Oman's government has rolled out a mandatory national bitcoin mining pool that forces every licensed crypto miner in the country to route its hashrate through a single state-backed platform. The Ministry of Transport, Communications and Information Technology (MTCIT) unveiled Omanhash.om on June 17, 2026, positioning it as the sole legal pooling option for all licensed mining companies operating in the Sultanate.
What Omanhash.om requires
The new pool doesn't just encourage participation — it mandates it. Under the policy announced Wednesday, any mining firm with a license from Omani regulators must connect its computing power to Omanhash.om. There's no opting out and no alternative pool. The move effectively centralizes a process that, in most jurisdictions, remains a market-driven choice among dozens of private pools.

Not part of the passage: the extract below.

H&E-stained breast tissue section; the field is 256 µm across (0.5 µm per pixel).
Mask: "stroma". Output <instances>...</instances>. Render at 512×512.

MTCIT described Omanhash.om as the official and sole legal pooling avenue. That language leaves no room for interpretation: if you mine in Oman, you mine through the government's system.
Why the government stepped in
Oman has been quietly building out its crypto mining sector over the past few years, attracting foreign investment with cheap power and a stable regulatory environment. But officials appear to want more than just tax revenue and job creation. The state-backed pool gives Muscat direct visibility into mining activity — hashrate distribution, power consumption, and the flow of newly minted coins.

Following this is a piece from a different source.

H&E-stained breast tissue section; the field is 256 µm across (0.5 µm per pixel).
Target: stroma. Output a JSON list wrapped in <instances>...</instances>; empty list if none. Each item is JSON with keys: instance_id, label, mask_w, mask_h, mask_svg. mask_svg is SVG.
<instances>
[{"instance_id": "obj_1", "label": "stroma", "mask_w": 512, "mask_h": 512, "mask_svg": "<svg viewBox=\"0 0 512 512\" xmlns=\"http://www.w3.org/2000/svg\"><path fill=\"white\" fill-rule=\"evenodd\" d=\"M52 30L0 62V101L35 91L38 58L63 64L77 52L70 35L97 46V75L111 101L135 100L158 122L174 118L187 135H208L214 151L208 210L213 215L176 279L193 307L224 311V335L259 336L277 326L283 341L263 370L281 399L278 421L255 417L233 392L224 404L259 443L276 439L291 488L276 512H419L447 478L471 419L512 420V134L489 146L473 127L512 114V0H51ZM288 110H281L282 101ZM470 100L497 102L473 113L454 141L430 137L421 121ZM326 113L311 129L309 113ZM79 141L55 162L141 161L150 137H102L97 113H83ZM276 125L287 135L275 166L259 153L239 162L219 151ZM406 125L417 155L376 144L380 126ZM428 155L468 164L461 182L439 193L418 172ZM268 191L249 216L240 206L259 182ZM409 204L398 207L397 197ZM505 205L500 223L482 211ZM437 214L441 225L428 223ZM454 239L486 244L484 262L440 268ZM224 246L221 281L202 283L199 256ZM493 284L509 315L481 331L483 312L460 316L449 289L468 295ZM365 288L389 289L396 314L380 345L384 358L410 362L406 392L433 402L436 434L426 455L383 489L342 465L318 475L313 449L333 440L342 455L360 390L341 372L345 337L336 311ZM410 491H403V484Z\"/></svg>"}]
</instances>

It's a stark contrast to the decentralized ethos that bitcoin was built on. But for a government looking to maximize economic returns and ensure compliance, a mandatory pool solves the problem of opaque mining operations. The timing isn't accidental; global pressure on energy-intensive mining is rising, and Oman wants to show it's in control.

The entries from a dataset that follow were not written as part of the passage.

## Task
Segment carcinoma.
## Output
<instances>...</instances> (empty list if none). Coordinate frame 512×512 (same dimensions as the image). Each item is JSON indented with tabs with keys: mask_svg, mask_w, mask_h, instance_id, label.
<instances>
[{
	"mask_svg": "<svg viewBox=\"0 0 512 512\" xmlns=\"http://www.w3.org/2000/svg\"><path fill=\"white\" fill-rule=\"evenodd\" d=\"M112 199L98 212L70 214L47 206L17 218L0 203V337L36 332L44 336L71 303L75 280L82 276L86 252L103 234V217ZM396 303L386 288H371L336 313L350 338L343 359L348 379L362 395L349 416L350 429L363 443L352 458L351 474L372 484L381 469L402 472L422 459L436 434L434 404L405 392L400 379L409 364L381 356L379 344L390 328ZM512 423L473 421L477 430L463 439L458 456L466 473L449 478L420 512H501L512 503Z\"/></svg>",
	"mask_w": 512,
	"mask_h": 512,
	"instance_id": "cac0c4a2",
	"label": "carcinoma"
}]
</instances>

What happens to existing private pools
Licensed miners in Oman now face a binary choice: join Omanhash.om or stop mining legally. That effectively kills any private pool business within the country's borders. Foreign miners who had been using Omani infrastructure through local partners will have to adapt, too.
It's unclear whether MTCIT will enforce the mandate retroactively on operations that already have contracts with overseas pools. The ministry didn't announce a grace period or transition timeline. That ambiguity leaves mining firms — both domestic and foreign — in a wait-and-see mode. One thing is certain: the pool's launch reshapes the competitive landscape immediately.
Next steps for miners
Companies holding Omani mining licenses now need to register on Omanhash.om and reconfigure their hardware to point at the new pool's servers. Technical details about the pool's fee structure, payout schedule, and uptime guarantees haven't been released yet. Miners are likely to press MTCIT for those specifics in the coming days.
The broader question is whether other Gulf states will follow suit. The UAE and Saudi Arabia have both courted mining investment, but neither has attempted a compulsory national pool. If Oman's experiment works — or even if it doesn't — it will be a case study in state-controlled bitcoin production.